The Pew Research Center measured political ideology based on six questions from one of their 2004 surveys. Three of the questions concerned economic liberty, the others social freedoms. Liberals scored high on social freedoms, conservatives on economic liberty, and populists had little regard for either. Libertarians, as you might expect, consistently supported liberty in both dimensions.

Pew estimates that 9 percent of Americans are libertarians. That might seem low until you realize that 18 percent are liberal, 16 percent populist, and 15 percent conservative. Pew calls the rest of the nation “ambivalents” who have no firm ideological outlook. As Scott Keeter, the author of the Pew study, concludes “libertarians, though the smallest of the ideological groups, represent a substantial percentage of the population.”
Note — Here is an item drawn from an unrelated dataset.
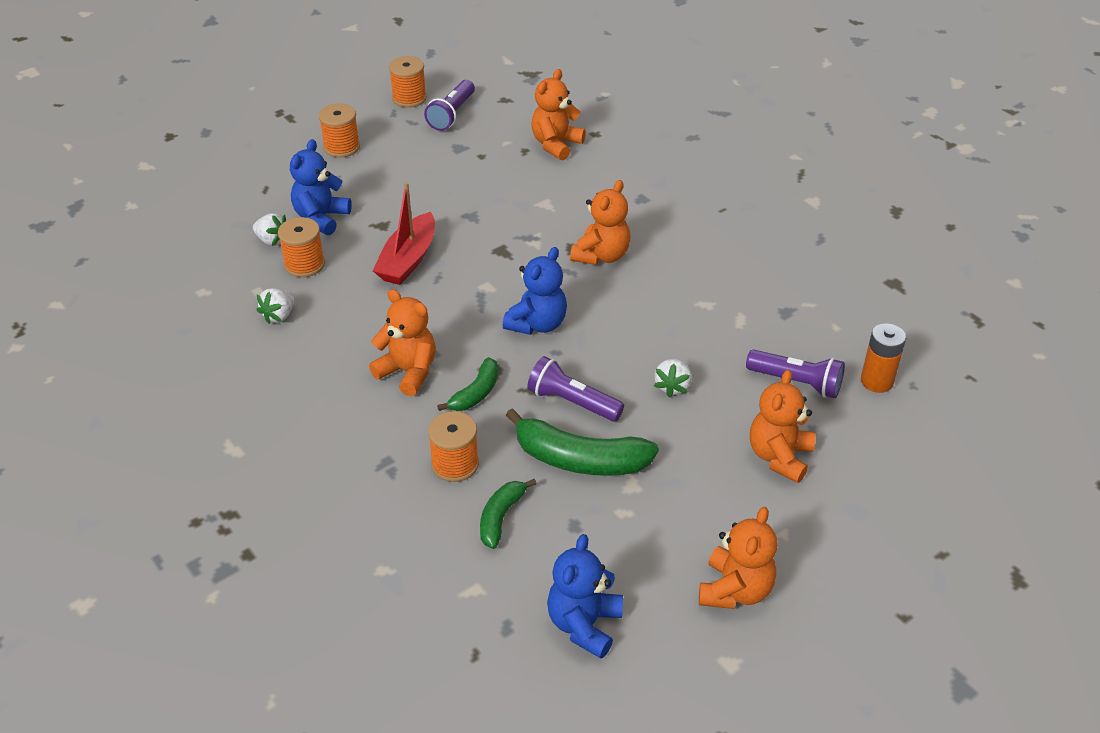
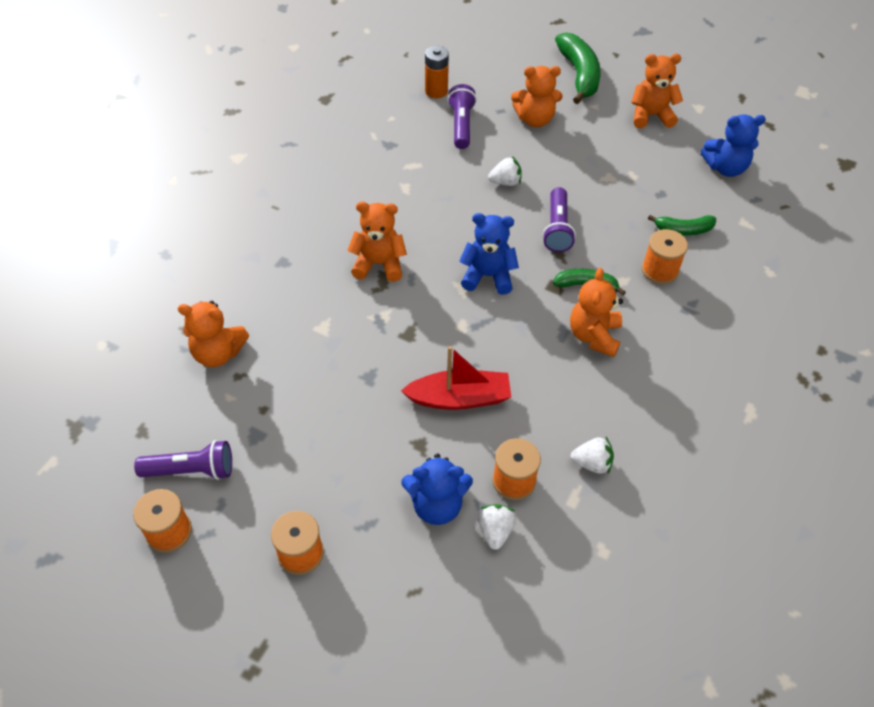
camera: 115 degrees left, 10 degrees up
(579, 459) = (606, 208): green banana -> green banana (579, 75)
A lot of what Pew discovered about libertarians may not surprise you. They are more likely than the rest of the population to have a college degree, to be in the highest income category, and to come from the West. On the issues, libertarians are more likely to think homosexuality should be accepted, to favor stem-cell research, to believe businesses make a fair profit, and to find free trade good for the nation.

But some of Pew’s other findings about libertarians are more unexpected, at least to me. Libertarians are 50 percent more likely to declare themselves “secular” than the general population. Still, only about 12 percent of the libertarians surveyed identified themselves this way. Libertarians are also more likely than the general population to identify as a “white Catholic.” Finally, almost two-thirds of the libertarians said they go to church at least once a month. That’s a little less than the general population, but a lot more than I would have guessed.
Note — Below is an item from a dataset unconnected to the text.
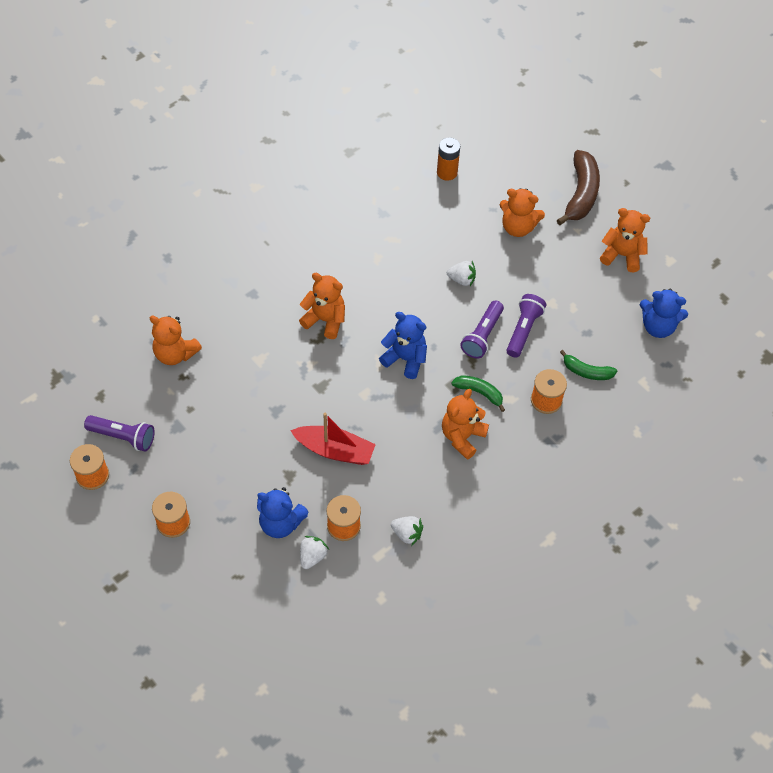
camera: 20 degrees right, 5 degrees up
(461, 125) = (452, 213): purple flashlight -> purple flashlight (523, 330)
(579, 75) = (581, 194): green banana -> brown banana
Half of the libertarians identified with or leaned toward the Republican party. At the same time, 41 percent affiliated themselves with the Democrats. Sen. Kerry got 40 percent of the libertarian vote in 2004. President Bush did better among libertarians than you might expect given the party identification numbers. Bush got 57 percent of libertarian vote last time. But as they say, “if the election were held today….”

I have saved the best for last. One-third of Pew’s libertarians are between 18 and 29 years of age. Libertarians are thus fifty percent more likely to be found among the young than in the population as a whole. They are also much more likely to be found among the youngest cohort than are conservatives or populists.

So the present may seem bleak for libertarians. But just wait. Help is on the way.